Surrender of London and Crowning

Following victory at the Battle of Hastings, William the Conqueror sought to overcome opposition in other parts of England as well. London was an important center in England, so he moved to capture it first. In early December, he reached near London and soon gained control of the city.

He then ordered a castle to be built in the city. On Christmas Day in 1066, he was formally crowned as the King of England. He became the first of many Norman monarchs of England, effectively ending the days of Anglo-Saxon monarchy.

Crushing the English Resistance

Even after he had killed King Harold and was crowned as the new king, William continued to face resistance by various English lords and nobles. To end this resistance, he fought a number of battles. He also laid siege to towns and cities to exact the surrender of the rebel nobles.

A key tactics in the Norman subduing of the English resistance was the use of motte-and-bailey castles. These castles became the points of Norman power all over England, subduing local lords and rebels.

Harrying of the North

From December 1069 to the winter of 1070, William the Conqueror launched a number of campaigns into the north of England. The north had put up a stiff resistance to William’s rule and refused to accept him as king.

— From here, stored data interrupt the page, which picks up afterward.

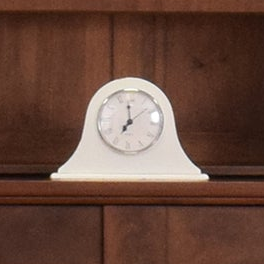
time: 7:00
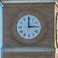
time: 2:59
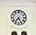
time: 7:25
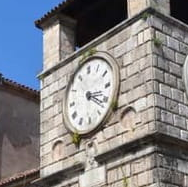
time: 3:21
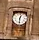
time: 12:30
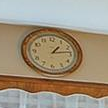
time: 1:13
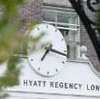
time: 7:17
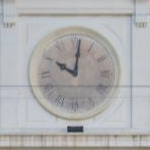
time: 10:01
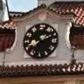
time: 8:11
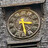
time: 3:27
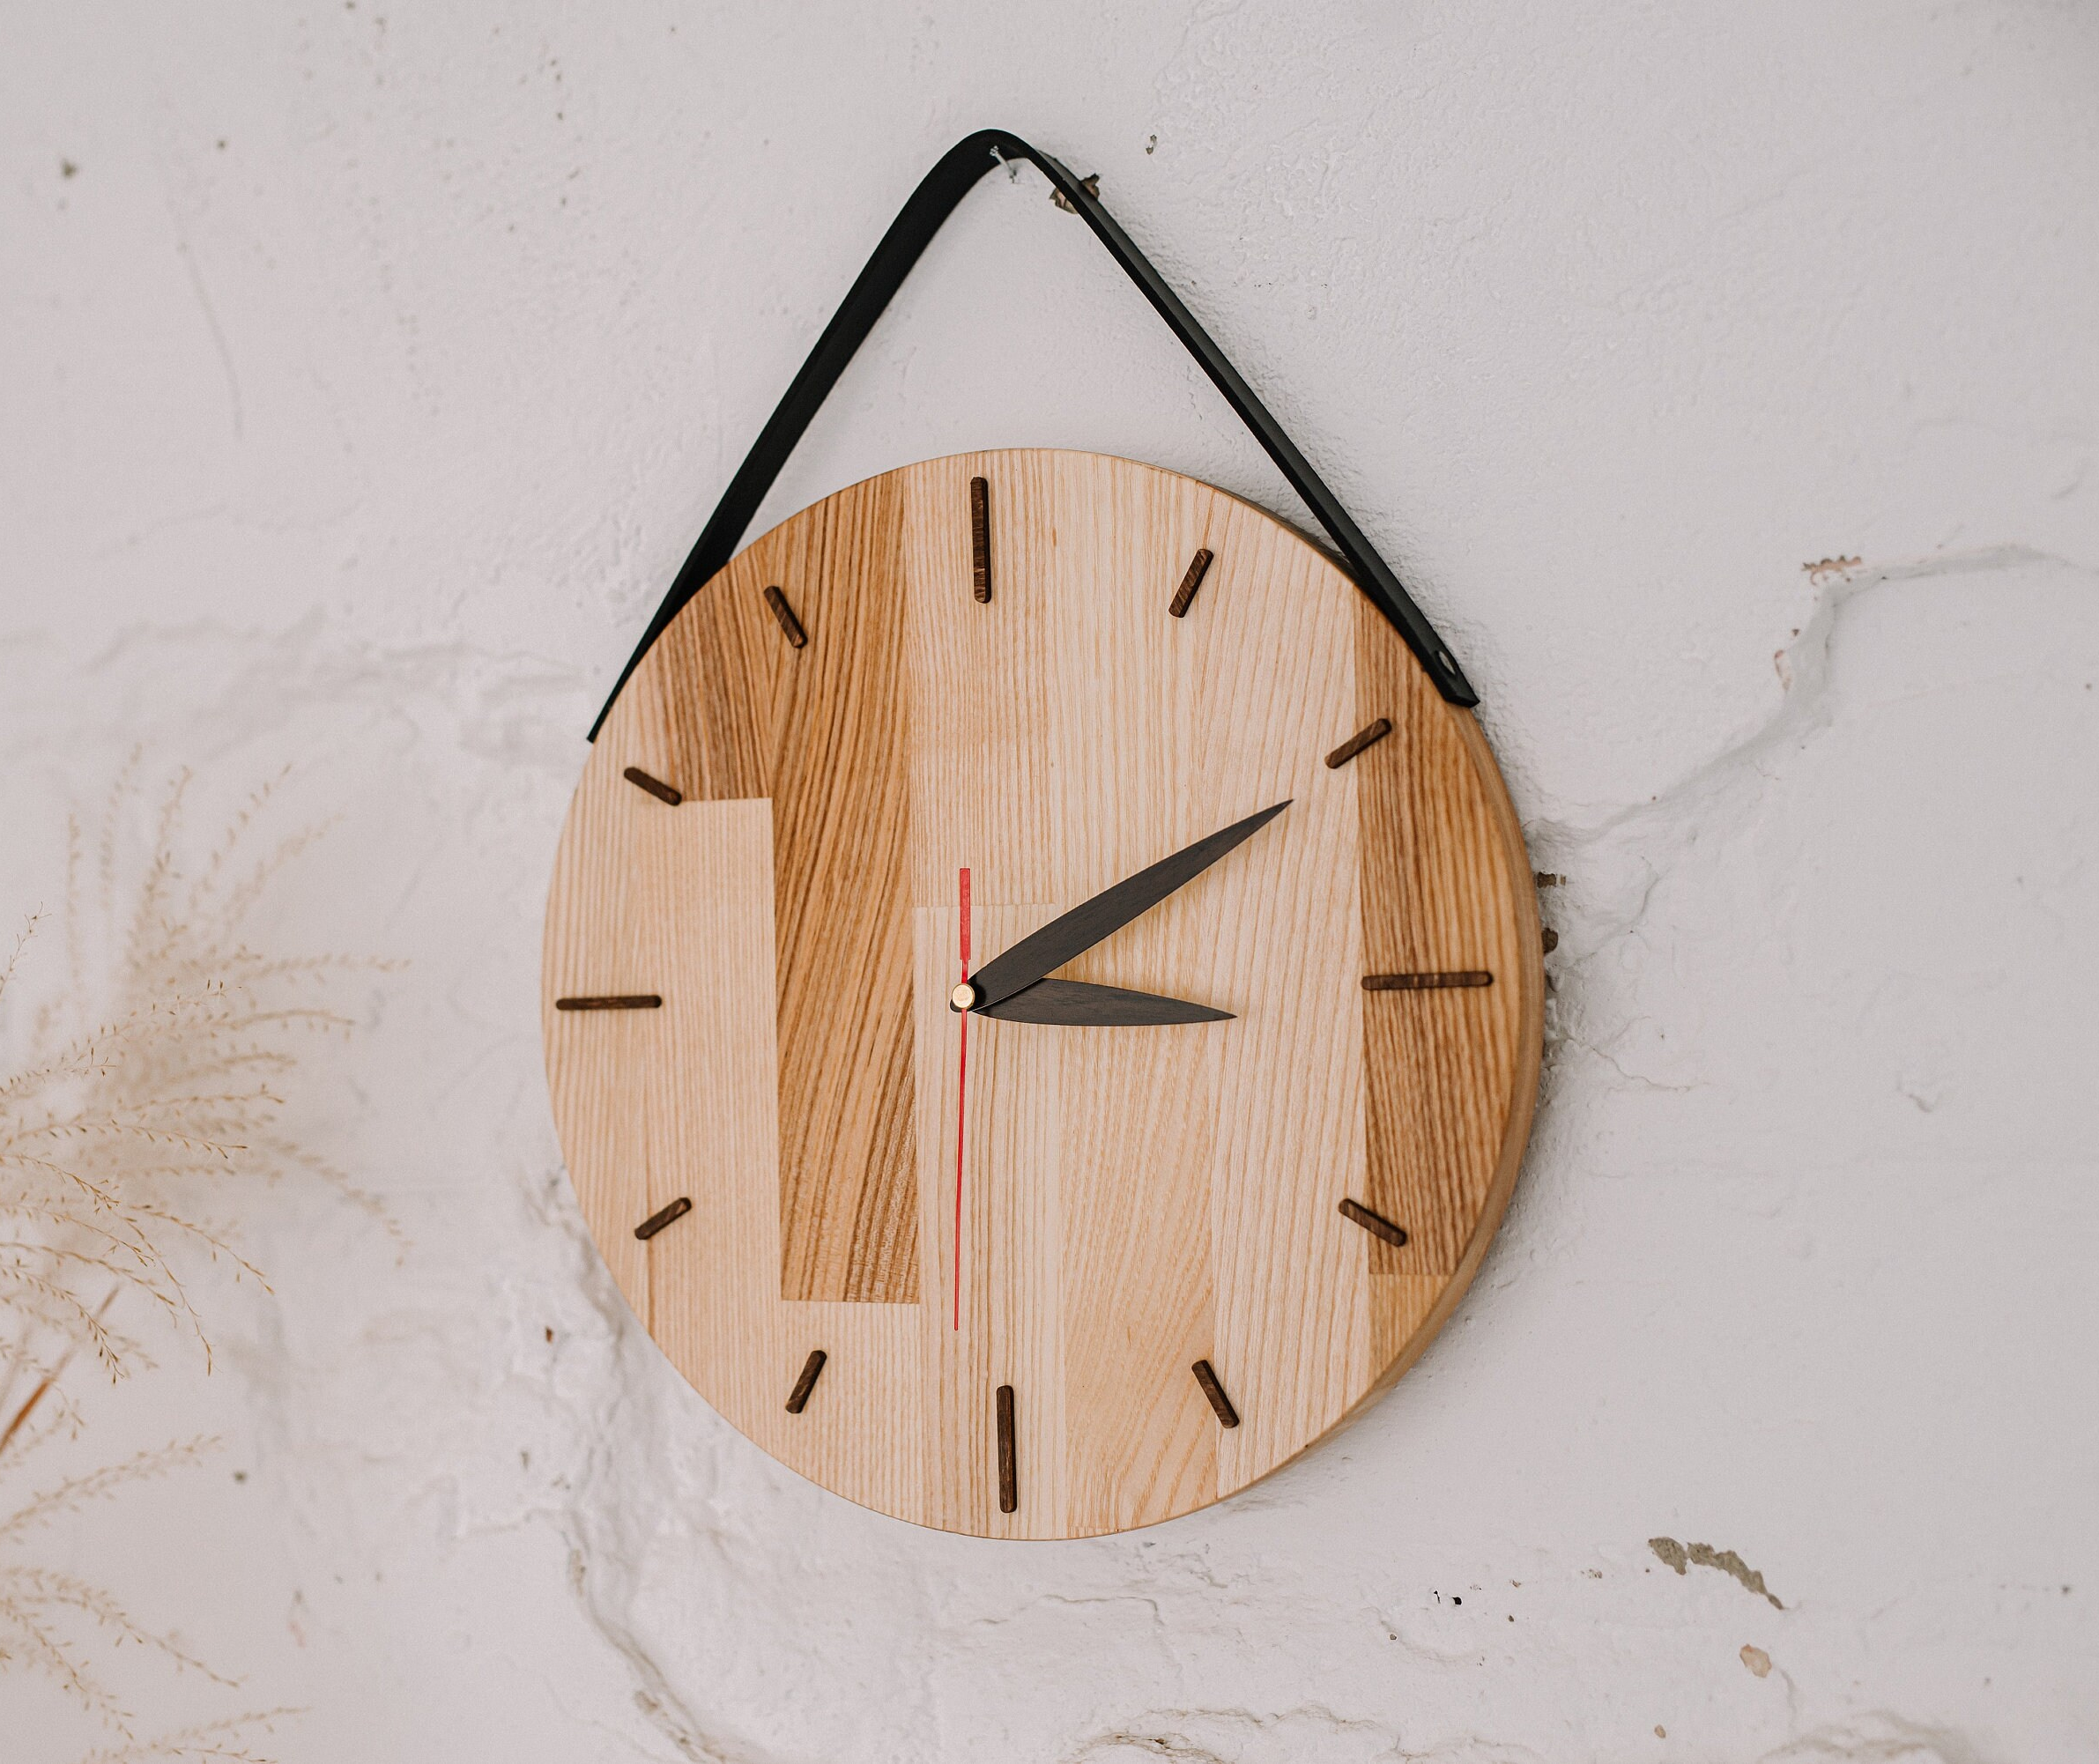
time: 3:10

William dealt very harshly with the north. In multiple campaigns, the lands and crops were destroyed, rebellions crushed and properties burnt. The actions of William’s soldiers caused a famine in the region, effectively causing the deaths of many more.

Summary

  • William the Conqueror was the Duke of Normandy. He had descended from the famous Viking leader, Rollo.
  • William the Conqueror was a cousin of the English king, Edward the Childless. When Edward died, he made a claim to the English throne.
  • William launched an invasion of England in 1066. Favorable winds at sea, an unopposed landing, and a simultaneous invasion from the north all counted in his favor.
  • At the Battle of Hastings on October 14, 1066, William the Conqueror defeated Harold Godwinson’s army. Harold was killed in the battle.
  • After winning Battle of Hastings, William spent the next few years in subduing the rest of England. He crushed many rebellions, built castles to ensure a firm hold on the local lords and use scorched earth tactics to subdue the north.